Blues Dude wrote:
I'm a landscape and macro/close-up photographer. I've got a Nikon DF and I shoot completely manual.
I'm trying to decide on an off-camera lighting unit: a small flash or a continuous bicolor LED unit.
For shooting indoors, a LED would have the edge. But how well will it work on outdoors subjects?
Your comments and suggestions, please.
I bought a small LED panel a couple of years ago, primarily for lighting near-foreground subjects in night sky photographs. It has 96 LEDs and the intensity can be varied with a small potentiometer. It works great for that (I usually turn it on for about 1 second when using ISOs around 4000. I'm learning to use it for other purposes, including using its cold shoe mount to attach it to my camera. It came with filters allowing it to produce light at a little bit more than 5000K, close to 4000K, and 3200K. While it is just right for my first intended application, I wish it were a little bit brighter for some of the other uses I'm investigating. It does have brackets on the top, bottom, and sides allowing additional units to be matrixed together, but they must still be individually controlled.
Other units are available with much broader color control and many more LEDs...up to 1,000 or more. One thing that you would want to watch out for is that some are (or have the option to be) battery powered. (Mine uses a commonly available Sony battery. It came with the battery and charger.)
I've played with the larger units (about 1,000 LEDs) at school They are a lot of fun to use, and it's like having a light box...since the source is fairly large, the light provides a very nice diffused look with no sharp shadows. They would be a big hassle to use outside for macro, though. Probably something bigger than mine and smaller then the 1,000 LED version would be a good balance.
I don't do much light-assisted macro photography, but could see a big advantage in not creating a flash that would startle the subject. I'd expect to have many more second and third opportunities with a LED panel. As for stopping motion, full-power flashess have a longer duration than most of us realize You would have to experiment and see if the additional light and not having a need to use a flash synch-limited shutter speed whether you could get the same or similar ability to stop motion from your shutter.

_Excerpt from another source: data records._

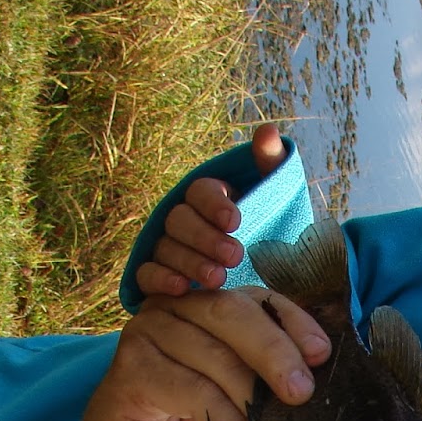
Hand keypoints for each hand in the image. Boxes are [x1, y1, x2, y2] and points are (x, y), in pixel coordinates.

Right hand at [60, 287, 329, 420]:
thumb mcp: (243, 404)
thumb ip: (272, 384)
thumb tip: (319, 383)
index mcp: (207, 308)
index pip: (260, 298)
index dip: (295, 321)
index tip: (323, 354)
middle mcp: (174, 309)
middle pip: (234, 312)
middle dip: (276, 351)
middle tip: (302, 391)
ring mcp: (147, 332)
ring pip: (214, 351)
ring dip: (252, 395)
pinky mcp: (131, 368)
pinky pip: (192, 387)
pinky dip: (224, 417)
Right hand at [133, 123, 287, 293]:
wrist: (261, 275)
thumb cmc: (266, 230)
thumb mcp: (275, 196)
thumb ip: (271, 163)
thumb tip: (268, 131)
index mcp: (205, 196)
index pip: (200, 192)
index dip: (214, 205)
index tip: (235, 221)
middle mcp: (181, 219)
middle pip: (180, 221)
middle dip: (206, 238)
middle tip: (235, 256)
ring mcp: (166, 247)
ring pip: (167, 249)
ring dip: (190, 263)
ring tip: (218, 278)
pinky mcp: (157, 277)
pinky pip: (146, 275)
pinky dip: (159, 280)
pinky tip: (180, 289)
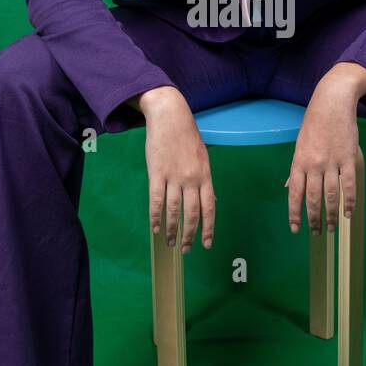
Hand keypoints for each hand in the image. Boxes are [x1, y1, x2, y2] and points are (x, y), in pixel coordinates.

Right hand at [139, 88, 215, 251]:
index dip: (208, 228)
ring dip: (172, 230)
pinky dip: (156, 217)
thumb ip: (203, 179)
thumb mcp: (202, 157)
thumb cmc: (186, 136)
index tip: (206, 244)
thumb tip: (206, 201)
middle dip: (189, 235)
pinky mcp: (157, 173)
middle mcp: (192, 179)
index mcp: (205, 175)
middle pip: (192, 214)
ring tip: (170, 243)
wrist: (170, 116)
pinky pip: (156, 200)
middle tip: (186, 249)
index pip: (209, 208)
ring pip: (174, 211)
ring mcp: (174, 176)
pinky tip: (156, 228)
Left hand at [284, 66, 365, 235]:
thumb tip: (290, 188)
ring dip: (331, 215)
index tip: (295, 229)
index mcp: (298, 162)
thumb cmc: (314, 124)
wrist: (332, 103)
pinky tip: (348, 213)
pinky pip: (349, 185)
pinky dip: (349, 201)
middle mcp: (313, 164)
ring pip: (331, 196)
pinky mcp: (349, 158)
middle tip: (316, 234)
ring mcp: (332, 162)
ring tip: (332, 228)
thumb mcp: (300, 145)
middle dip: (313, 219)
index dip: (295, 214)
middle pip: (313, 199)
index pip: (295, 194)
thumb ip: (297, 169)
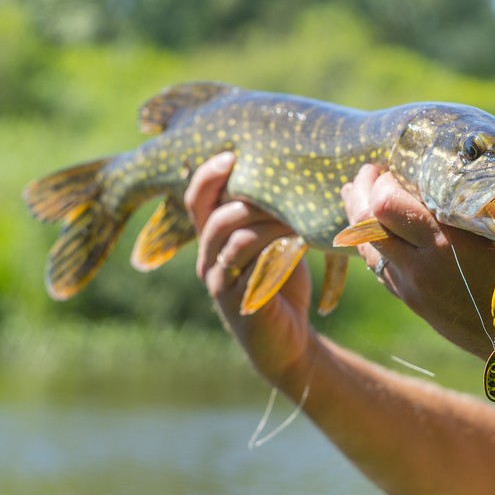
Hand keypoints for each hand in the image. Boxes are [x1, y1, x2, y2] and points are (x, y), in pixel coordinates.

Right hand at [184, 152, 316, 381]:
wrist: (287, 340)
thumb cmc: (283, 283)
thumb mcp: (275, 241)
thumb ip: (269, 213)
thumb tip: (291, 169)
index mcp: (212, 239)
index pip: (197, 200)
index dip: (208, 176)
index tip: (232, 154)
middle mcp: (207, 259)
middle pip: (214, 217)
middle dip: (247, 196)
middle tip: (280, 184)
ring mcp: (219, 283)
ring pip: (231, 239)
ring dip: (265, 220)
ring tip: (295, 212)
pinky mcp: (238, 304)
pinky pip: (250, 268)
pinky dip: (274, 249)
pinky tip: (297, 240)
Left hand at [341, 164, 494, 357]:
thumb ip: (461, 208)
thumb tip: (434, 177)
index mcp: (445, 242)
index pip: (386, 203)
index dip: (382, 181)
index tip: (392, 167)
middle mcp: (420, 266)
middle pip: (365, 223)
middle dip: (361, 193)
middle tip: (367, 173)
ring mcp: (411, 288)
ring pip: (367, 247)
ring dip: (359, 218)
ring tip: (356, 195)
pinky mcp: (411, 302)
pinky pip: (379, 267)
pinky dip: (374, 243)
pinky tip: (377, 229)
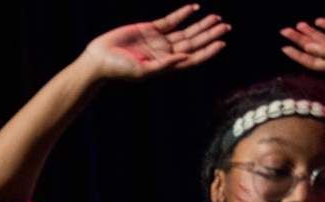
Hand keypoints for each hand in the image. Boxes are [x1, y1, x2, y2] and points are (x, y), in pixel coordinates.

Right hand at [82, 5, 228, 79]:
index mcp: (165, 65)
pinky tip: (194, 8)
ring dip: (200, 25)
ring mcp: (158, 41)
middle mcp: (165, 53)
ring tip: (216, 18)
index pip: (192, 58)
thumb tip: (185, 57)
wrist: (99, 59)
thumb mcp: (142, 71)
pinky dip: (183, 14)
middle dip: (209, 35)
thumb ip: (164, 65)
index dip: (207, 51)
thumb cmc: (118, 70)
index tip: (221, 43)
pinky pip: (171, 20)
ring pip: (185, 31)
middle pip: (193, 43)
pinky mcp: (149, 29)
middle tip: (225, 26)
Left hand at [281, 15, 324, 71]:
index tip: (284, 47)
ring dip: (310, 32)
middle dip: (299, 40)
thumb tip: (308, 49)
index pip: (311, 61)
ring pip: (324, 39)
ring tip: (297, 25)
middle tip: (284, 31)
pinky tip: (317, 21)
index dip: (297, 55)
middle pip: (314, 48)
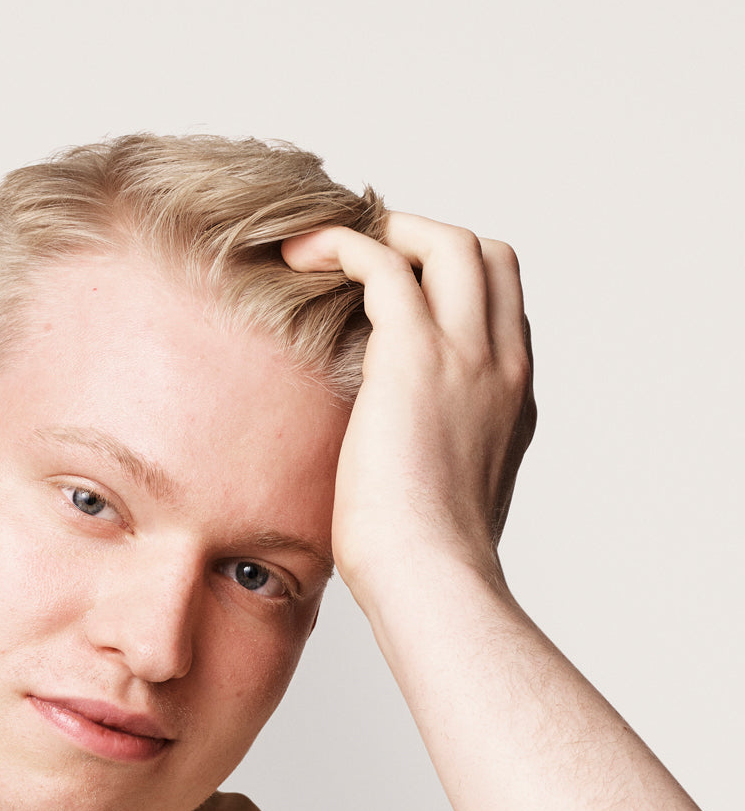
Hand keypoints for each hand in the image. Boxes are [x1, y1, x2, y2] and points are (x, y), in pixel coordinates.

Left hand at [283, 213, 535, 606]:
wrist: (431, 579)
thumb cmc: (424, 564)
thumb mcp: (444, 500)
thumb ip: (435, 461)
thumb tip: (393, 466)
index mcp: (512, 400)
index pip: (499, 307)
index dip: (449, 284)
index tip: (393, 291)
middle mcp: (502, 366)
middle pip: (486, 256)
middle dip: (425, 240)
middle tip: (362, 257)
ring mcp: (468, 355)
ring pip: (446, 242)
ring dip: (386, 230)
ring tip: (326, 245)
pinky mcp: (416, 355)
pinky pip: (381, 262)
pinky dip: (340, 245)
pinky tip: (298, 255)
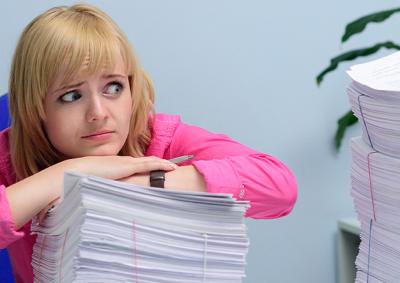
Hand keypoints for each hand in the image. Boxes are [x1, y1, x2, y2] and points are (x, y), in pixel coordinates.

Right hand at [38, 156, 176, 223]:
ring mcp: (128, 163)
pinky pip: (149, 164)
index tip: (160, 168)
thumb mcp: (101, 183)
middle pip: (148, 161)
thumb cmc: (87, 178)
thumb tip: (113, 197)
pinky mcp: (129, 166)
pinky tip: (170, 167)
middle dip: (161, 163)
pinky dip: (161, 164)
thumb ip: (109, 187)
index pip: (139, 165)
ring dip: (164, 163)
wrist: (80, 170)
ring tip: (176, 166)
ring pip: (151, 161)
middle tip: (174, 166)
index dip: (151, 166)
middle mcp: (126, 162)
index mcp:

It seems that using LED panels for still photography is still a very new idea to many people. I've not found anyone close by who has used them, except at school. (Even there, the teacher who mostly uses them worked in the motion picture industry for several years.) They are not quite as bright as hot lights, but I've found them to be better from a color perspective than compact fluorescent lamps. You will probably have to decide if you are willing to adopt something new and not fully understood and do some experimenting to see how to best make it work.